I’m the only one in the family super pumped for Israel, though. Keith is definitely more into it now that I made pita and labnah with a fabulous Israeli salad (way to a man’s heart and all that). Plus, we know people there and that is a huge draw for him. Siena shrugs and says she’s okay with anything. Gabe, though, is dragging his heels. He tells me it’s like living in Charlottesville when there’s a war in Richmond. I can’t talk him out of it, and this month includes his birthday, so I’m thinking maybe on that weekend we’ll take a jeep trek to Jordan and see Petra. It’s not all about him, and I get that, but I’d like to not feel like anyone is being pulled along against their will. If you know a thirteen-year old who loved Israel (we’re thinking Tel Aviv, since that’s where we know folks), tell me!
So right now, we’re making this a two-week stay, which I feel funny about. I’d like to stay longer. I think we’ll work it out as time gets closer. Cost is also an issue, Israel is expensive!

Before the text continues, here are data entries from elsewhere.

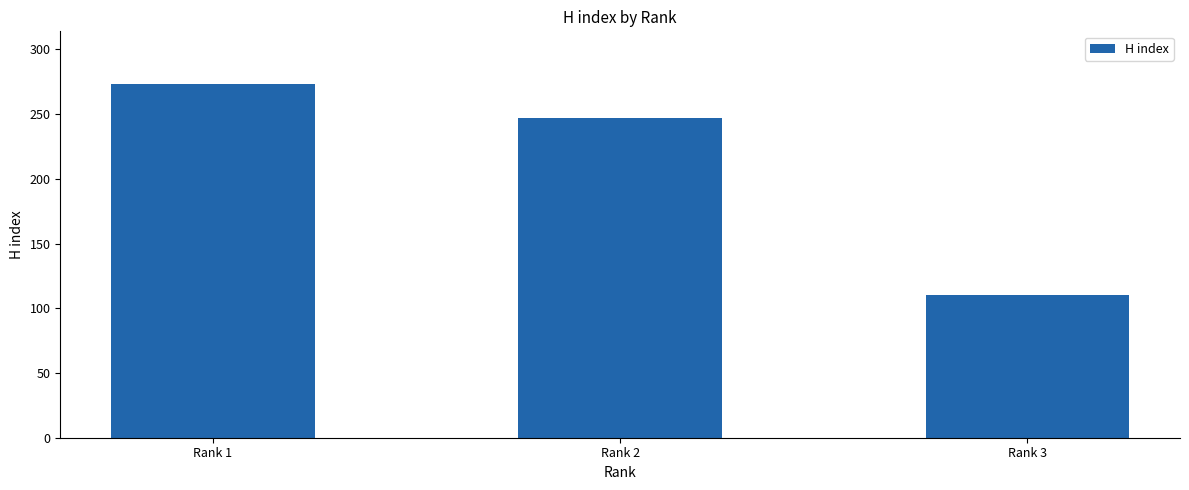

What is the sum of all values?

630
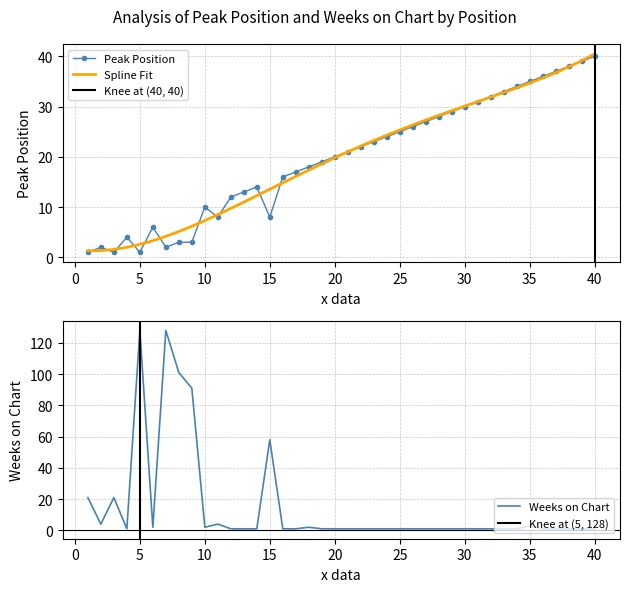

In Peak Position, how many points are lower than both neighbors (excluding endpoints)?

5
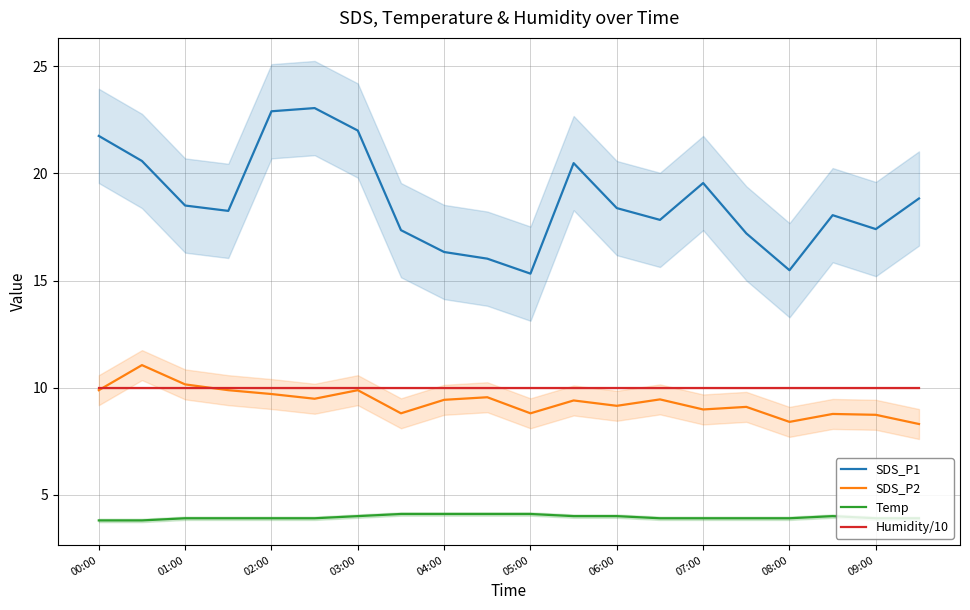

What is the sum of all SDS_P1 values?

375.2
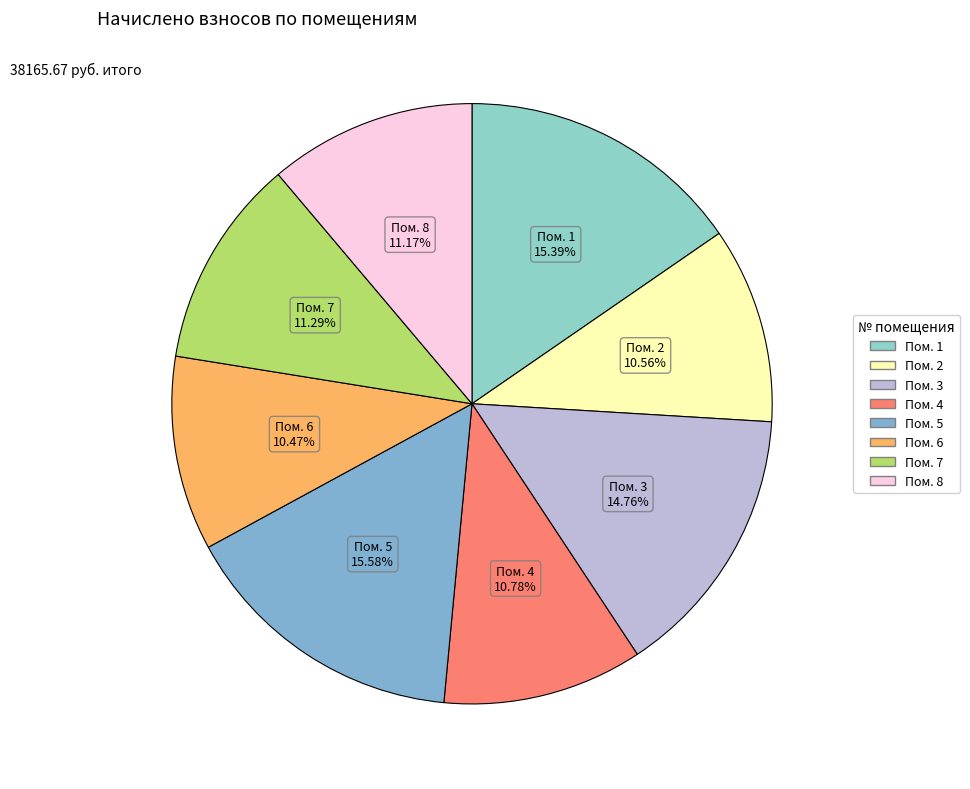

How many slices are in this pie chart?

8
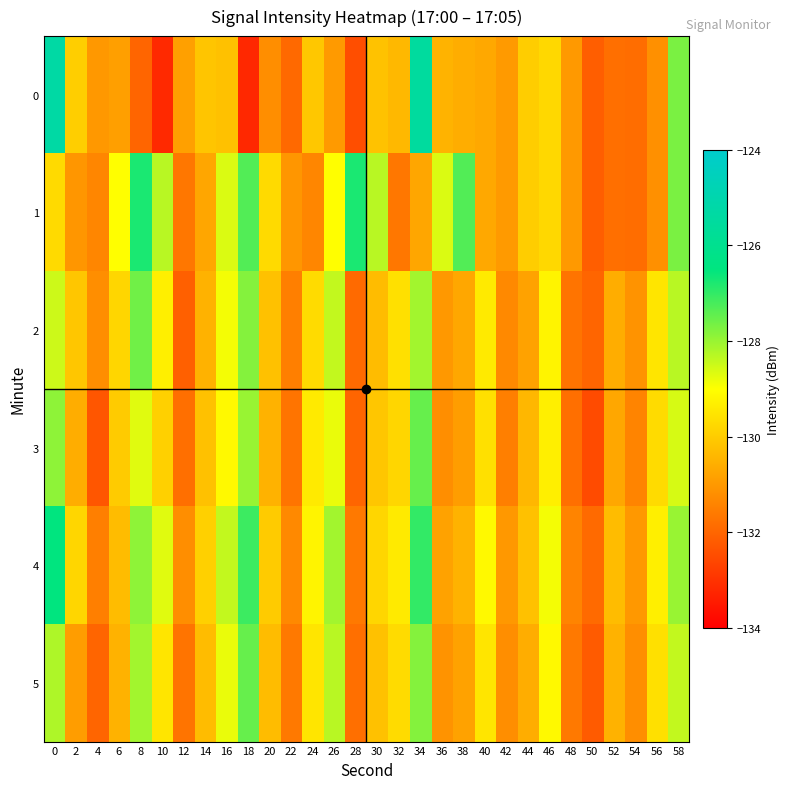

Which series has the largest total across all categories?

4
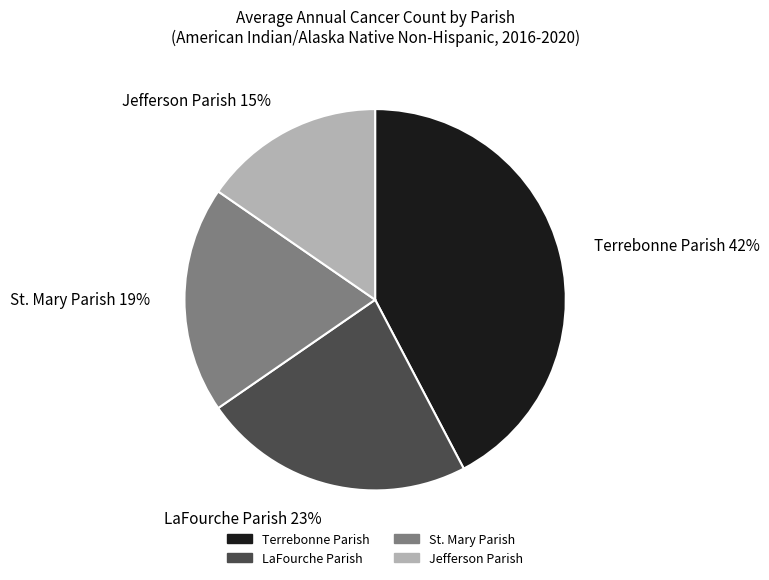

Do LaFourche Parish 23% and St. Mary Parish 19% together represent more than half of the pie?

No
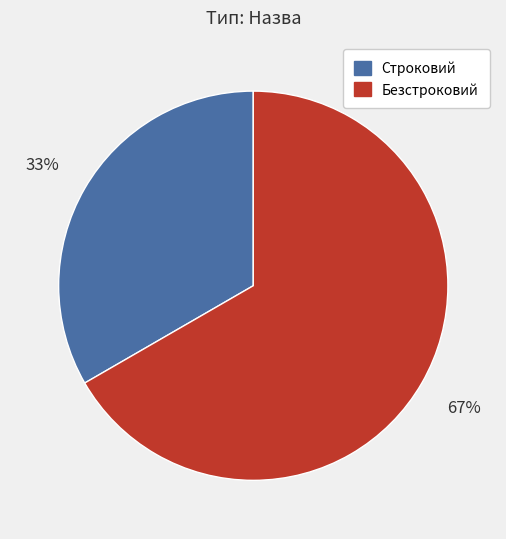

Is there any slice that represents more than half of the pie?

Yes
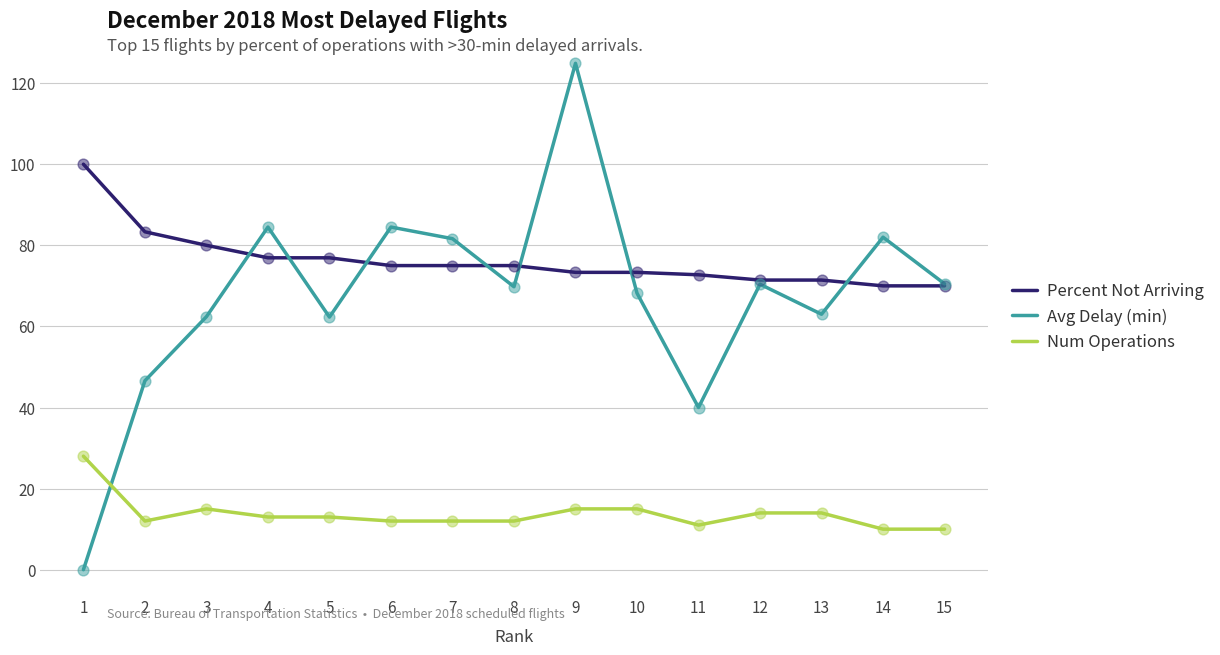

Between 9 and 13, which series saw the biggest shift?

Avg Delay (min)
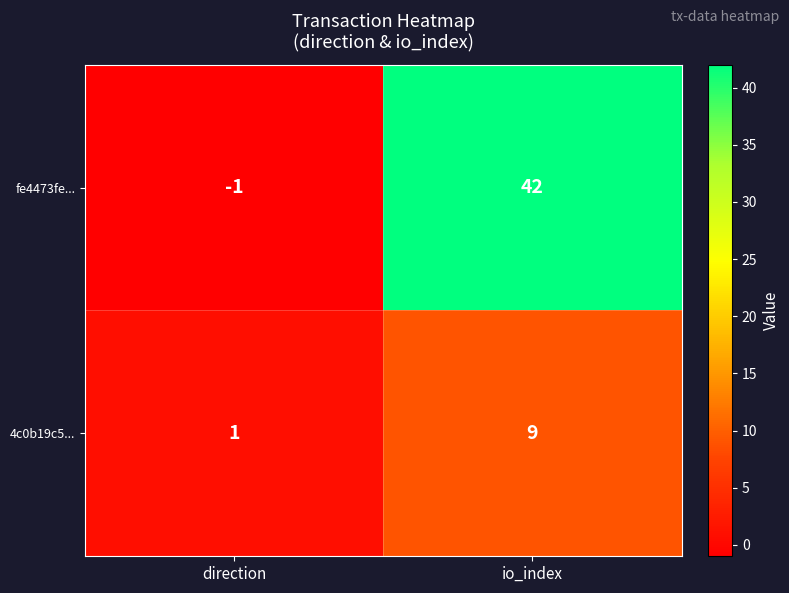

The value of 4c0b19c5... at direction is 0. True or false?

False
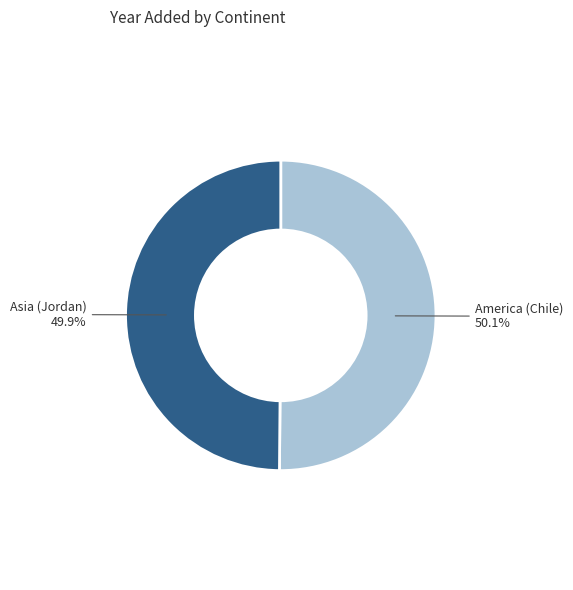

Approximately how many times larger is the value at Asia (Jordan) compared to America (Chile)?

1.0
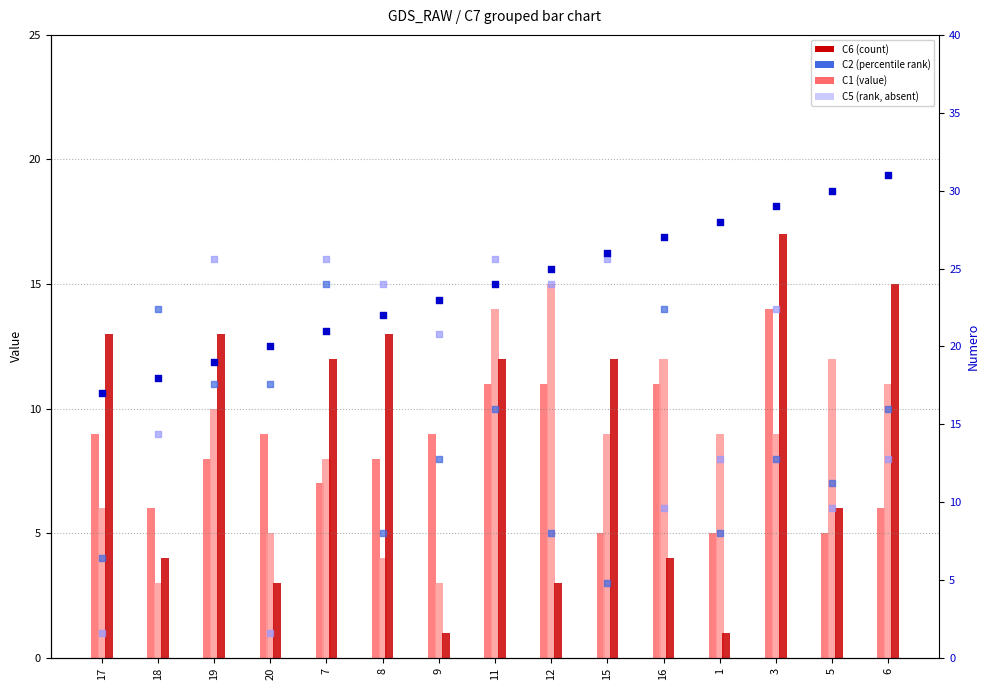

Is the value of Numero at 19 greater than the value of C5 at 20?

Yes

February: CHANGE (in city, anyway) Dali, China. We removed Thailand because we wanted to be inland and it turns out, that’s the burn season when air quality is horrendous. Also, this gives us a bit more breathing room, in case we want to explore a major Chinese city on our way to our month long destination.
Originally we considered Xi’an here, but research made it less and less appealing as a month long destination, so we revamped to Dali. Why Dali? Well, as you may have noticed, I am really swayed by people who tell me about a place, particularly a place I have no conception of. And I met these fantastic guys who told me about Dali and I said, OKAY! (read here about How a Yelp event changed my life).
March: CHANGE (maybe) (Unnamed Japanese City). This is where we had Tokyo. And it still may be Tokyo. But I’ve been reading Pachinko, which takes place in Osaka and it’s gotten me curious. Not because Osaka sounds fascinating—it doesn’t, it’s barely described, actually. But because reading it made me think, “Osaka? What’s that like?” Reach for Google, and I’m pulling up articles about other Japanese cities. I think the deal is that when you have a totally open road before you and no commitments or limitations other than the need for wifi, EVERYTHING IS SUDDENLY POSSIBLE AND EVERYTHING IS AN OPTION. I could no more ignore the Osaka part of the map now than I could ignore the appetizers section on the menu.
In my very cursory research, I learned that Osaka is far less expensive than Tokyo. And also that it is known for its street food. Two very, very good things.
April : South Africa and Botswana. Unchanged! But in case you are wondering—yes, the DIY safari thing is seeming more and more the way we’ll go. (insert emoji with clenched teeth, here). This might be longer than a month, since we’re dividing the time. Or maybe we’ll end up going to southeast Asia first, we’re all bemoaning the lack of that. We’ll see.
May: Argentina. That’s not a change, though we’ve decided to definitely go to South America (I had debated because of weather). Where in Argentina is sort of up for debate. Buenos Aires appeals to me, but I’ve heard it can feel more European and less South American. In my sorrow to say goodbye to Dutch canals, I did a google search for cities with canals, and discovered there’s a town outside Buenos Aires (Tigre) that is filled with canals. But I don’t think it’s what I’m picturing. People rave about Patagonia, so maybe we’ll zip there.
June: Oaxaca, Mexico. We’re even more set on Oaxaca nowadays. Especially after learning about their night of the radishes. Which is at Christmas, but learning idiosyncratic things about a people always make a place seem more compelling.